A new fuel cell for notebook PCs, more compact and powerful than competing technologies, could be on the market in early 2006 at a price of around $90, its Japanese inventors claim.
Materials and Energy Research Institute Tokyo (Merit) is betting on direct borohydride fuel cell technology, which it sees as cheaper and more compact than the direct methanol fuel cell technology other Japanese companies are developing.
Fuel cells generate an electrical current from a chemical reaction between a hydrogen-containing fuel and oxygen. How much current a cell produces depends on a number of factors, including the exact chemical reaction involved and the area of the membrane which separates the fuel from the oxygen. The length of time which the cell can produce power varies with the nature of the particular reaction and the amount of fuel stored in a reservoir.
The technology developed by Merit is similar to the DMFC types, but has several significant advantages, said Seiji Suda, president of Merit.
As with DMFCs, Merit's fuel cell has an anode, a cathode, and a membrane, but instead of using methanol as fuel, it uses a solution of sodium borohydride. Merit's fuel cells develop about four times more power for the same area of membrane than DMFCs, Suda said.
"With DBFC, the anode is nickel alloy, which is very cheap, and the membrane is a conventional one. It's all very compact," he said.
The fuel cell will measure 80 millimeters by 84.6 millimeters by about 3 millimeters, and will be able to produce 20 watts of power, enough for a notebook PC, Suda said. "We also intend to stack five of the cells together and connect them in series so that they produce 100 watts. We'll have a working prototype that is suitable to demonstrate mass production for industry in the best case in four months," he said.
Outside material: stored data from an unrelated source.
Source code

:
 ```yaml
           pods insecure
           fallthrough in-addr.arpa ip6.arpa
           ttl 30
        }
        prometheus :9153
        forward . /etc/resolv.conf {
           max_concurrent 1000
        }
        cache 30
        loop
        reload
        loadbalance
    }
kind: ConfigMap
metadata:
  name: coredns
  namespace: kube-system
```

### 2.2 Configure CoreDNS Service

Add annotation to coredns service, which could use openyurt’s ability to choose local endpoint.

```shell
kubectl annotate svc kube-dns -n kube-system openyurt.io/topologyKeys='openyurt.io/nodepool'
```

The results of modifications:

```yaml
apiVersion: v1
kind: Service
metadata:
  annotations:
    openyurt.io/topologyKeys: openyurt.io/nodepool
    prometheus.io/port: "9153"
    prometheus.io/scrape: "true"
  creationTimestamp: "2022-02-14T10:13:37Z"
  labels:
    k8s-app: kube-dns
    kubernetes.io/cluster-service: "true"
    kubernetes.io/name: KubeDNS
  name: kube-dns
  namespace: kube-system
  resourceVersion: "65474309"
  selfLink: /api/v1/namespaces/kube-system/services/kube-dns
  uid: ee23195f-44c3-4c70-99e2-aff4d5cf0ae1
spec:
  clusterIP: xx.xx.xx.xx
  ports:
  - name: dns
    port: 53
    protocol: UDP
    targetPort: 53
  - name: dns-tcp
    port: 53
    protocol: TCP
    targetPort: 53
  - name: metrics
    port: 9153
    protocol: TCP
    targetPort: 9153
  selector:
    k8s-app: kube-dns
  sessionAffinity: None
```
Commercial versions should be available in the first few months of 2006, and will cost around $90, he said.
Sodium borohydride dissolves in water at room temperature and is commonly used to bleach magazine and print paper. Dissolved in an alkaline solution at concentrations up to 10 percent, it can be stored in cartridges shaped like a pen or a printer ink cartridge. A cartridge containing between 10 milliliters and 20 milliliters of the fuel solution will provide three hours to four hours of power, he said.
The chemical typically costs about $50 per kilogram, and at this price, a cartridge of it will cost about $1.40, said Suda.
"We are also talking to several U.S. and European chemical companies and they are eager to sign up to mass produce sodium borohydride. In about five years, we could see the price dropping to $1 per kilo," he said.
Merit is talking to two companies outside Japan to produce fuel cells commercially, and also to a number of distributor companies to provide the fuel at retail outlets. The company is confident it will sign contracts for cell manufacturing and fuel distribution before the end of 2004, he said.
In the laboratory, Merit also has built a smaller fuel cell prototype for mobile phones. The device is about 20 millimeters by 30 millimeters by 2 millimeters and produces one watt of power. The company is planning to shrink this prototype to about 10mm square, but does not have fixed commercialization plans yet, Suda said.
Several of Japan's largest consumer electronics companies have shown prototype DMFCs for notebook PCs and mobile phone chargers, but they have not announced prices for future commercial versions of their fuel cells.
In August, NTT DoCoMo and Fujitsu Laboratories announced a fuel cell for recharging cell phones, while Hitachi and Toshiba both showed fuel cell phone charger prototypes earlier this month. Earlier this year, Toshiba also announced a fuel cell for portable electronics applications.